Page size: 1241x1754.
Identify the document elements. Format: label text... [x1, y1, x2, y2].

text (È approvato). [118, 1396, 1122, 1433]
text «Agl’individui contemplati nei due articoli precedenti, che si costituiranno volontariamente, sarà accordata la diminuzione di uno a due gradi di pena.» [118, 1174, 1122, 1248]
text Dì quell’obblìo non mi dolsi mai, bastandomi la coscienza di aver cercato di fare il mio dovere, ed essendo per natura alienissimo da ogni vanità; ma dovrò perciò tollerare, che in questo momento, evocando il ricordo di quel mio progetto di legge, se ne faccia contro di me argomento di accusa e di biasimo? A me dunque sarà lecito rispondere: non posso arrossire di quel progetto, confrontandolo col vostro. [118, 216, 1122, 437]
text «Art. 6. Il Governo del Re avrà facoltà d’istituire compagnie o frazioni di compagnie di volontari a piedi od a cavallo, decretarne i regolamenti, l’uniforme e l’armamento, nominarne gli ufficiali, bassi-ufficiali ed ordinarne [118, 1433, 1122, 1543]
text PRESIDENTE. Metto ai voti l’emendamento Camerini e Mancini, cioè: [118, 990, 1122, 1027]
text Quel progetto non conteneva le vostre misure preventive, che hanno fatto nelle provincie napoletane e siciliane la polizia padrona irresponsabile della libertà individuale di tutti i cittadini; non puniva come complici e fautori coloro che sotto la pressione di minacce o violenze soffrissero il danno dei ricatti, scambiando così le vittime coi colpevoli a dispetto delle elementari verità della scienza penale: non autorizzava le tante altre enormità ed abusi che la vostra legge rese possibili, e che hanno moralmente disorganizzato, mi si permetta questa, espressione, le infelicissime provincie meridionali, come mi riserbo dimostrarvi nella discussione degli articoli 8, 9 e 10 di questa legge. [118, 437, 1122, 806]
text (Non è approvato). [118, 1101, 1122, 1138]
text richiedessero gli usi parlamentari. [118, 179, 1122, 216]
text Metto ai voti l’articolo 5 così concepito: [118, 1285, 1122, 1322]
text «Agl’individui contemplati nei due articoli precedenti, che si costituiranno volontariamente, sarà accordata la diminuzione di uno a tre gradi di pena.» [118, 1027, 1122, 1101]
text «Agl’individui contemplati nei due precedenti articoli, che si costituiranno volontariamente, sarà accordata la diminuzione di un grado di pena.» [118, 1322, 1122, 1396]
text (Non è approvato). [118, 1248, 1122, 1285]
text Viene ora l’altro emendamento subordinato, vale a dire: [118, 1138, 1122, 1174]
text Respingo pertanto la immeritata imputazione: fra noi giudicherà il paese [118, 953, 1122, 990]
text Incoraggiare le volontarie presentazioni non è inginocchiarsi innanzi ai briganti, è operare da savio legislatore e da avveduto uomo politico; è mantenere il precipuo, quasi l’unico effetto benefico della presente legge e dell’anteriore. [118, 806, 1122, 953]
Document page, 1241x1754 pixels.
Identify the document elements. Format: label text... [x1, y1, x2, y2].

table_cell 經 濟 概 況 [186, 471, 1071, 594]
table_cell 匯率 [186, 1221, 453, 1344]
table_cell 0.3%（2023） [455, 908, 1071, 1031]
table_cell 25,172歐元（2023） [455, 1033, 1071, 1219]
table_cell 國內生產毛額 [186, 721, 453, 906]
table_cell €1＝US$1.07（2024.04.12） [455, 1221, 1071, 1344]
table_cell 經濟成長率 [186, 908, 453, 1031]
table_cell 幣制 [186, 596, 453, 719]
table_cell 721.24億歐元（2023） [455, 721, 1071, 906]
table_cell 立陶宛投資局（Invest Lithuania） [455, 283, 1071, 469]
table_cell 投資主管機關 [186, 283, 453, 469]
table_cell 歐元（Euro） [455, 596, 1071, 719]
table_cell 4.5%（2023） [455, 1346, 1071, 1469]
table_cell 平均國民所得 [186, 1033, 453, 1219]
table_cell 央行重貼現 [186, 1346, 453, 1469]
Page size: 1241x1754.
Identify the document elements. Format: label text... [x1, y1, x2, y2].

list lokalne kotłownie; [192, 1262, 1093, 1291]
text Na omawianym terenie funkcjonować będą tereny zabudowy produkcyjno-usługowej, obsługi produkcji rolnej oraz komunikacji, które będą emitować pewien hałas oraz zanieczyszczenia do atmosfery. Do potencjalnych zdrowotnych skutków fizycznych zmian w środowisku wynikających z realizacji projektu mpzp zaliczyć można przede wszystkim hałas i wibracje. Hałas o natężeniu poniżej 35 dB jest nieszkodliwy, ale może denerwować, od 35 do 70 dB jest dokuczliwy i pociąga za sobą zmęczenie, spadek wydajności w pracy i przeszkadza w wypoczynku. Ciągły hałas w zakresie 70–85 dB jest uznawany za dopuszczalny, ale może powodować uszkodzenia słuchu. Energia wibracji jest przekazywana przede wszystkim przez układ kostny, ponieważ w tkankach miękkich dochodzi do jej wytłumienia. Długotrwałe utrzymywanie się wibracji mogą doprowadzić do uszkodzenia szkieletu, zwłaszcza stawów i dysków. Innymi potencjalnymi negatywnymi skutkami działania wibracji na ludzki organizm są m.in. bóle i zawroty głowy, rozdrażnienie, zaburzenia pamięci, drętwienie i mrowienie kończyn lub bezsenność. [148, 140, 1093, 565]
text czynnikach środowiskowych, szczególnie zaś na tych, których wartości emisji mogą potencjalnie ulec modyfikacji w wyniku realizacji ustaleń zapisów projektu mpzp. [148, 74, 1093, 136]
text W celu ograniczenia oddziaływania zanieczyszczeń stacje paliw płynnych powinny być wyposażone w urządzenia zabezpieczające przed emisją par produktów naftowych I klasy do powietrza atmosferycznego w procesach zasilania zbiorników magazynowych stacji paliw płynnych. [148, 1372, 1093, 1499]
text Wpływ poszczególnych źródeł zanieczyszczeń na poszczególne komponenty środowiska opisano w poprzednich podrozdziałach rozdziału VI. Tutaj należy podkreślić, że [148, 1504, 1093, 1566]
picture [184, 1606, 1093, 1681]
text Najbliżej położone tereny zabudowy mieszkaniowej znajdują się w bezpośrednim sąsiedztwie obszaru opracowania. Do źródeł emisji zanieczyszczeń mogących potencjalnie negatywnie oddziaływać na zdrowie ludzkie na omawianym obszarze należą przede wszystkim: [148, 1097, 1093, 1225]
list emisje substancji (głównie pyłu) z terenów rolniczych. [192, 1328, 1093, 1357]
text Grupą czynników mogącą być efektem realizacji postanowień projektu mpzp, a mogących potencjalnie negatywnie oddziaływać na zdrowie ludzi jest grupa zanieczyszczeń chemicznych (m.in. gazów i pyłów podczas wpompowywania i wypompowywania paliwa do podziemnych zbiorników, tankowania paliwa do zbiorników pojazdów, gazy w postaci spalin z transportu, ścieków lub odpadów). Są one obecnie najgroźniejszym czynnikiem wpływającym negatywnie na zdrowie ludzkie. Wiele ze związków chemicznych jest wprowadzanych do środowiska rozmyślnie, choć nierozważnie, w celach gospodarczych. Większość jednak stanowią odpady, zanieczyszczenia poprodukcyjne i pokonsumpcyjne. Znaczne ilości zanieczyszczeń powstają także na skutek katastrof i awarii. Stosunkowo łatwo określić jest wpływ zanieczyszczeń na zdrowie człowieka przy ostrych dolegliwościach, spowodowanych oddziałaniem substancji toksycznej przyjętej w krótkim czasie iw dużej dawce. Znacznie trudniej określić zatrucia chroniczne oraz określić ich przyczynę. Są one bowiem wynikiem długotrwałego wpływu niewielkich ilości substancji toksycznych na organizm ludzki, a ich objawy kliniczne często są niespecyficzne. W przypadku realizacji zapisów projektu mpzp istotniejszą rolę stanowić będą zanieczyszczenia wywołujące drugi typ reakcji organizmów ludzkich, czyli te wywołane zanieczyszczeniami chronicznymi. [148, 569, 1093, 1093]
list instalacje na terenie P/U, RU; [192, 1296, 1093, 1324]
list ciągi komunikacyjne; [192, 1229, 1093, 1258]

## [What is being asked]
Copy out verbatim the lines from the one containing "table_cell 經 濟 概 況 [186, 471, 1071, 594]" through the one containing "table_cell 國內生產毛額 [186, 721, 453, 906]", including both of those lines.

## [Correct response]
table_cell 經 濟 概 況 [186, 471, 1071, 594]
table_cell 匯率 [186, 1221, 453, 1344]
table_cell 0.3%（2023） [455, 908, 1071, 1031]
table_cell 25,172歐元（2023） [455, 1033, 1071, 1219]
table_cell 國內生產毛額 [186, 721, 453, 906]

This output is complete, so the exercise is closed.